The Widow of Nain

Only Luke mentions the place known as Nain, located a day’s journey southwest of Capernaum. Nain means beauty. Though insignificant as a relatively small village, it is recorded in scripture for that glorious day when God visited His people there.

In seven short verses, Luke 7. 11-17, Luke gives us an orderly account, written with certainty of those things which took place, Luke 1. 3, 4. Therefore, we have confidence in taking to heart every word for the express purpose of communicating truth for our lives. We’ll look first at the miracle; then, the message.

The narrative opens with the Lord Jesus arriving at Nain. He was coming from Capernaum where He had healed a man, a servant of a Roman centurion who was commended by the Lord for his great faith. The Lord Jesus is accompanied by His disciples and a large crowd. We can imagine their enthusiasm, coming from the events in Capernaum, with joy in their hearts and a spring in their step.

As they approach the city to enter in at the gate, there is another large crowd that is going out of the city. It is a funeral procession for a young man, the only son of his mother, and she was a widow. In striking contrast to our Lord’s entourage, this procession was one of death and despair, weeping and wailing, engulfed with heartfelt sympathy for this poor widow now all alone. No husband, and now her son gone!

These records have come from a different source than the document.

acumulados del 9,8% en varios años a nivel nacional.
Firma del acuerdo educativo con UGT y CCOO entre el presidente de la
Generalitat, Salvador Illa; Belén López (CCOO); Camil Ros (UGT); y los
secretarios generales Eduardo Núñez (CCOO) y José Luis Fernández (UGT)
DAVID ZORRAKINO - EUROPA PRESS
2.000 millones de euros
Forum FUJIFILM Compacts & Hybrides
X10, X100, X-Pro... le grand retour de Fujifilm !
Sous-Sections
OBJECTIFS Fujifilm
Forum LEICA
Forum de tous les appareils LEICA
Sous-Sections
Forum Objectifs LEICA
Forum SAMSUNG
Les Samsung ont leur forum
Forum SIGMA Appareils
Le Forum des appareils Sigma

We watch in wonder at the sight before us as these two large crowds converge upon each other at the gate of the entrance into Nain and see this miracle unfold. We read, ‘When the Lord saw her, He had compassion on her and said to her, “Do not weep”’, 7. 13 NKJV. The Lord makes His way into the midst of the movement and, with the touch of His hand upon the coffin, everything comes to a stop. Stillness and silence replace the symphony of joy mingled with sorrow. They hear the words from His lips, ‘“Young man, I say to you, arise”’, v. 14 NKJV. And the young man sat up and began to speak.

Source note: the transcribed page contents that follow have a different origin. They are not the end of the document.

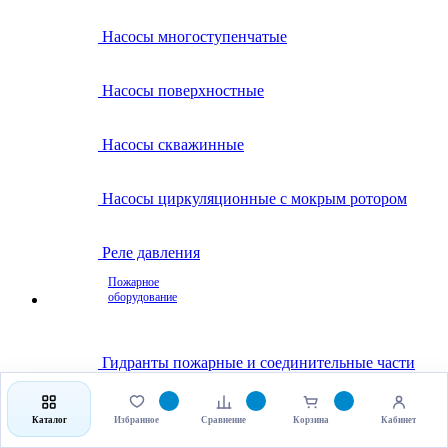
Насосы многоступенчатые
Насосы поверхностные
Насосы скважинные
Насосы циркуляционные с мокрым ротором
Реле давления
Пожарное
оборудование
Гидранты пожарные и соединительные части
Клапаны пожарные
Каталог
Избранное
Сравнение
Корзина
Кабинет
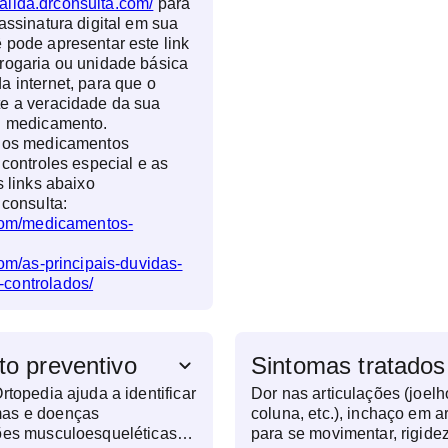
valida.drconsulta.com/
para
assinatura digital em sua
 pode apresentar este link
rogaria ou unidade básica
a internet, para que o
te a veracidade da sua
eu medicamento.
e os medicamentos
 controles especial e as
s links abaixo
 consulta:
.com/medicamentos-
com/as-principais-duvidas-
controlados/
 preventivo
Sintomas tratados
rtopedia ajuda a identificar
Dor nas articulações (joelh
mas e doenças
coluna, etc.), inchaço em a
ções musculoesqueléticas
para se movimentar, rigide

We would like very much to know what the young man said, but his words are not included. However, Luke does include the fact that the Lord presents him to his mother. The reaction of the crowds, now blended as one, is that of fear that came upon them all and the words that glorified God saying, ‘a great prophet is risen up among us; and, That God hath visited his people’, v. 16.

This visitation of God is only noted here at Nain. It was foretold by Zacharias in Luke chapter 1 and warned prophetically from Olivet by the Lord Jesus in chapter 19. But in present, personal power, we read that God visited His people when the Lord worked this miracle at the beautiful, little village of Nain.

But there’s more to the miracle, for every miracle has a message. The message of the miracle conveys truths to which we all relate in life and should bring us to the same conclusion as it did the crowd that day.

First, some circumstances. They were on a journey, and we are too. We are on the journey of life that takes us all to the ultimate circumstance, death. We need not fear, for the Lord looks on us like He did on the widow of Nain, with compassion. We may have been surprised to hear His words, ‘Do not weep’, for we are told to weep with those who weep. Someone has observed that no one ever died in the presence of the Lord of life! It was true that day.

Secondly, some comparisons. There are two ‘only sons’. The Lord Jesus, the only begotten Son of God, and the lad, the only son of his mother. There are two large crowds. One crowd led by the Lord of life and the other crowd, a funeral procession. There are two directions, one coming in and the other going out. There are two experiences, one of joy and gladness, the other of sorrow and sadness.

Thirdly, there is a consideration. Everything culminates at one place, at the gate. This gate represents to us a decision between life and death. As life and death converge on each other, which will give way? Will life give way to death or will death give way to life? The Bible declares that ‘Death is swallowed up in victory [life]’, 1 Cor. 15. 54!

The wonderful message of this miracle is one of life. We read that the Lord Jesus presented the young man to his mother. The word, presented, is the same as the word translated ‘gave’ in John chapter 3 verse 16, ‘that he gave his only begotten Son’. The gift of God is eternal life, and it is freely given to all who believe.

Lastly, a conversation. The young man sat up and began to speak. Don’t you and I have something to talk about? We should be telling others how He touched our lives and brought us out of death and into life!

On that day when the Lord visited the little city of Nain, beauty, He gave beauty for ashes and the oil of joy for mourning, Isa. 61. 3. He can do that in our lives, too.